%%
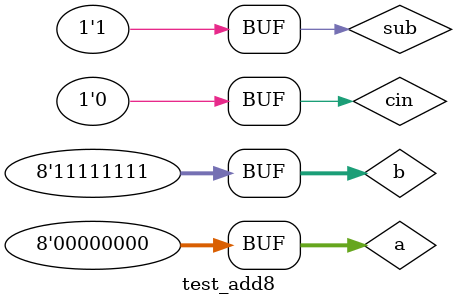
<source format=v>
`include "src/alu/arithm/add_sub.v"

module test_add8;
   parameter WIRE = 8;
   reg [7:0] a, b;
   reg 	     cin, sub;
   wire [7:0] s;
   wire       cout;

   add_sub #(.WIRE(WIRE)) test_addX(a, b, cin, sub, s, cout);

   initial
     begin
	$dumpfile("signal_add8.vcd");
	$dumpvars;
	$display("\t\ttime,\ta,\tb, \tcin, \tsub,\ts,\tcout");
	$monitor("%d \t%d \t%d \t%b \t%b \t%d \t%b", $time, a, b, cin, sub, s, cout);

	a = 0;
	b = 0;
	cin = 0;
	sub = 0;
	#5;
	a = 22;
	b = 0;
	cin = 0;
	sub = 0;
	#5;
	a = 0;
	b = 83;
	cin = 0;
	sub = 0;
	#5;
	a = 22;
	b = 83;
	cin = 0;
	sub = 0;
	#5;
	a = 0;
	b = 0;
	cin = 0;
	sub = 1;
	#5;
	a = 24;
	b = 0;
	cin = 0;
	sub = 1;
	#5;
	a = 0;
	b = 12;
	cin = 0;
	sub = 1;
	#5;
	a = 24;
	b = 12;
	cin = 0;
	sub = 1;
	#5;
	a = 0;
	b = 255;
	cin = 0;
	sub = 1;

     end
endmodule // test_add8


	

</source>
%%
§ **TASK DESCRIPTION**: Images are not wanted in the copy. Please print the material above exactly.

§ **TASK ANSWER**:
<source format=v>
`include "src/alu/arithm/add_sub.v"

module test_add8;
   parameter WIRE = 8;
   reg [7:0] a, b;
   reg 	     cin, sub;
   wire [7:0] s;
   wire       cout;

   add_sub #(.WIRE(WIRE)) test_addX(a, b, cin, sub, s, cout);

   initial
     begin
	$dumpfile("signal_add8.vcd");
	$dumpvars;
	$display("\t\ttime,\ta,\tb, \tcin, \tsub,\ts,\tcout");
	$monitor("%d \t%d \t%d \t%b \t%b \t%d \t%b", $time, a, b, cin, sub, s, cout);

	a = 0;
	b = 0;
	cin = 0;
	sub = 0;
	#5;
	a = 22;
	b = 0;
	cin = 0;
	sub = 0;
	#5;
	a = 0;
	b = 83;
	cin = 0;
	sub = 0;
	#5;
	a = 22;
	b = 83;
	cin = 0;
	sub = 0;
	#5;
	a = 0;
	b = 0;
	cin = 0;
	sub = 1;
	#5;
	a = 24;
	b = 0;
	cin = 0;
	sub = 1;
	#5;
	a = 0;
	b = 12;
	cin = 0;
	sub = 1;
	#5;
	a = 24;
	b = 12;
	cin = 0;
	sub = 1;
	#5;
	a = 0;
	b = 255;
	cin = 0;
	sub = 1;

     end
endmodule // test_add8


	

</source>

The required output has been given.